In “The Jeroboam’s Story”, the Pequod encounters the ship the Jeroboam, aboard which is a sailor claiming himself to be the archangel prophet Gabriel.  In the past, Gabriel declared that Moby Dick was “no less a being than the Shaker God incarnated” (306).  After Gabriel warns that the ship should not hunt Moby-Dick, the crew spots Moby-Dick and one of the ship’s mates, Macey, attempts to harpoon him, at which point Macey, and only Macey, is tossed into the sea “for ever sank” (307).

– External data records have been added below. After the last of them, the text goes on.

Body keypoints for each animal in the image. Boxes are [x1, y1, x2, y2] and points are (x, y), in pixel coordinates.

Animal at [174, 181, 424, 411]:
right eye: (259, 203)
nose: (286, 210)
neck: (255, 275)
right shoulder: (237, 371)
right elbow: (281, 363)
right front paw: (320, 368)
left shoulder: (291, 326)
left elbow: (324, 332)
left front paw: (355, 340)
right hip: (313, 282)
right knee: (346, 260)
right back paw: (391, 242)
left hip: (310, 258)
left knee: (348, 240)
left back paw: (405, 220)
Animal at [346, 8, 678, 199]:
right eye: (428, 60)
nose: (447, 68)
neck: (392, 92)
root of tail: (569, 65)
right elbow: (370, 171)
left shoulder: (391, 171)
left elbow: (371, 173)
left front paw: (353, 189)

This mere claim of Gabriel, that Moby-Dick is the Shaker God, supports the theory that Moby-Dick is an instantiation of God.  Not only does Gabriel predict that misfortune will fall on anyone who attempts to kill Moby-Dick/God, this misfortune is actualized, lending credence to Gabriel’s claim.  Furthermore, in the Bible, Gabriel was a prophet who predicted the birth of two prominent figures, John the Baptist and Jesus.  Thus, Gabriel’s prophetic name further upholds the validity his conviction that Moby-Dick is God – if the Gabriel in the Bible was able to predict the birth of such a Biblically important figure as Jesus, then shouldn’t Gabriel of the Jeroboam be able to predict whether or not Moby-Dick is God?

In response to the account of Macey’s death, Ishmael points out that accidents of the kind that befell Macey are “almost as frequent as any” (307).  This causes reader doubt whether or not Moby-Dick should be thought of as God.  Perhaps this sort of accident is typical of whaling, of all whales, and nothing to note as particularly significant.  However, immediately after providing this doubt-inspiring comment, Ishmael then contradicts it, saying that in these types of accidents,

Strangest of all is the circumstance, that in more instances than one, not a single mark of violence is discernible; the man being stark dead (307).

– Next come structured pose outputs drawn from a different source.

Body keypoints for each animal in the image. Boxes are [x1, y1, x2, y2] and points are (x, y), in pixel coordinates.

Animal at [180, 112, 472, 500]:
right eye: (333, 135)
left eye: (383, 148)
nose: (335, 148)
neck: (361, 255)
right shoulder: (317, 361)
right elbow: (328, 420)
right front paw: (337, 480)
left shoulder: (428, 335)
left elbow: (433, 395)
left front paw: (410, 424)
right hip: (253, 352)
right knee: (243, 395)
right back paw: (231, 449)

This suggestion of mystery involved in these accidents once again brings in the concept of divine intervention.  Perhaps the divinity of all whales, or the divinity of the sea, is what causes these men to be retrieved from the sea seemingly unharmed (except for, of course, the fact that they’re dead).  One would think that upon being hurtled into such a tumultuous environment as the struggle between a whale and a whaling ship, a man would be marred.  The fact that many of these men are not once again supports the idea that divinity is at work.

The contending points brought out in this chapter show that Melville/Ishmael are wrestling with the idea of the divinity of Moby-Dick.  It seems as though neither is willing to commit to the idea that Moby-Dick either represents, or does not represent, God.  Or perhaps the contradictory flavor of this chapter does not dictate that Melville/Ishmael are unsure of their sentiment on this subject, but rather that they are simply unwilling to show this sentiment to the reader.